1. **Functional Success**
   - ✅ All join types implemented
   - ✅ Correct results for test suite
   - ✅ No memory leaks

2. **Performance Targets**
   - Join 10K × 10K rows in < 100ms
   - Join 100K × 100K rows in < 1 second
   - Memory usage < 2× input data size

3. **Code Quality**
   - 90%+ test coverage
   - No clippy warnings
   - Documented public APIs

## Implementation Timeline

| Week | Phase | Deliverables |
|------|-------|-------------|
| 1-2 | Parser & Basic INNER JOIN | Parse JOIN syntax, hash join algorithm |
| 3 | OUTER JOINs | LEFT/RIGHT JOIN support |
| 4 | Complex JOINs | Multi-column, inequality conditions |
| 5 | Optimization | Performance tuning, index caching |
| 6 | Testing & Documentation | Full test suite, performance benchmarks |

## Future Enhancements

1. **Advanced Join Types**
   - FULL OUTER JOIN
   - CROSS JOIN
   - NATURAL JOIN

2. **Join Optimizations**
   - Cost-based optimizer
   - Join reordering
   - Predicate pushdown

3. **Distributed Joins**
   - Partition-wise joins
   - Broadcast joins
   - Shuffle joins

## Conclusion

The JOIN implementation is highly feasible with our current architecture:

- ✅ **CTE infrastructure** provides the execution framework
- ✅ **DataView model** enables efficient joins without data copying
- ✅ **Expression evaluator** can handle join conditions
- ✅ **Extensible parser** supports new syntax easily
- ✅ **Phased approach** delivers value incrementally

The proposed implementation prioritizes memory efficiency through hash joins and lazy materialization while maintaining query performance suitable for interactive use.

···

> [Job A]:
According to the JOIN implementation plan, what time limit is set for joining 100K × 100K rows?
> [Job B]:
Name every phase in the implementation timeline of the JOIN implementation plan.

> [Provided data]:
···

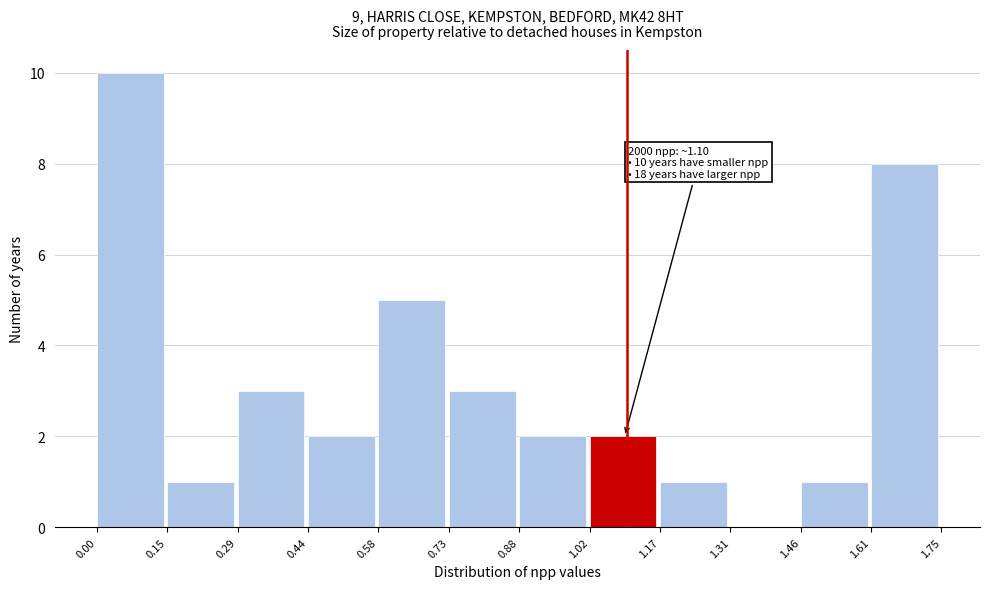

Over which range of the x-axis is the bar tallest?

0.00 to 0.15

···

> [Written reply A]:
Less than 1 second.

> [Written reply B]:
- Parser & Basic INNER JOIN
- OUTER JOINs
- Complex JOINs
- Optimization
- Testing & Documentation